** MATERIAL FOR THIS EXERCISE follows **

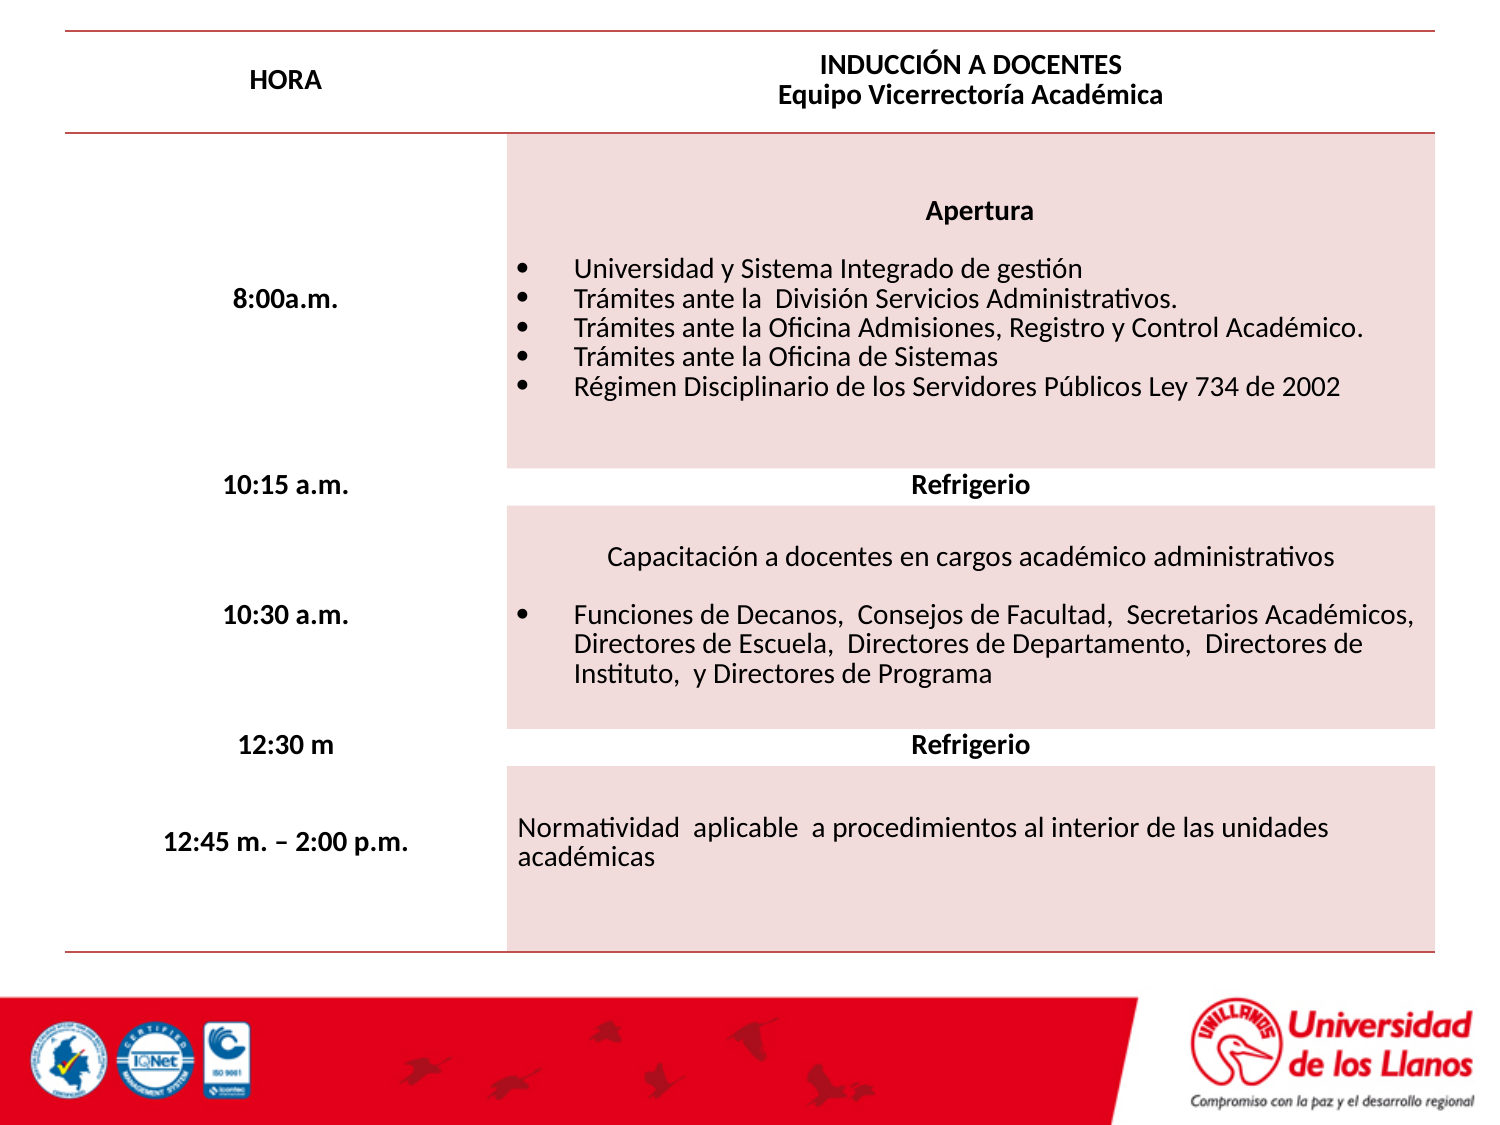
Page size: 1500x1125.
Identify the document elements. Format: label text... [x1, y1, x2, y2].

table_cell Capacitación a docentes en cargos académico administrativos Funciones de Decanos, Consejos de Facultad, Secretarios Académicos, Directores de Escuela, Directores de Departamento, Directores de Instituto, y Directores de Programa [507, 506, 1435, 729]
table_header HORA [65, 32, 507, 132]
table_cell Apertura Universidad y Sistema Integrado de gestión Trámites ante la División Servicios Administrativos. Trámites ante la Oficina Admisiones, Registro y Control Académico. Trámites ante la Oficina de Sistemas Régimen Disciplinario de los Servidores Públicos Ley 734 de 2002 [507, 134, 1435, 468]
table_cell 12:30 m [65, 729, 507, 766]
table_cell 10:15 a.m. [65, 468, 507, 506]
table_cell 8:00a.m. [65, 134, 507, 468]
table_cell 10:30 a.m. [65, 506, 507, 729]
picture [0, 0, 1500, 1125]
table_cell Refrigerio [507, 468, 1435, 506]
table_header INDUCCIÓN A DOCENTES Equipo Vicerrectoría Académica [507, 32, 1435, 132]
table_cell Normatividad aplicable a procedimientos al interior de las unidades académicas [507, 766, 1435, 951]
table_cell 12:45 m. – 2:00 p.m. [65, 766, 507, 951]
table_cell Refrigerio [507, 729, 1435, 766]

** End of MATERIAL FOR THIS EXERCISE **

- **TO DO**
Among the records above, find the lines where the word "Refrigerio" appears and copy them.

- **RESPONSE**
table_cell Refrigerio [507, 468, 1435, 506]
table_cell Refrigerio [507, 729, 1435, 766]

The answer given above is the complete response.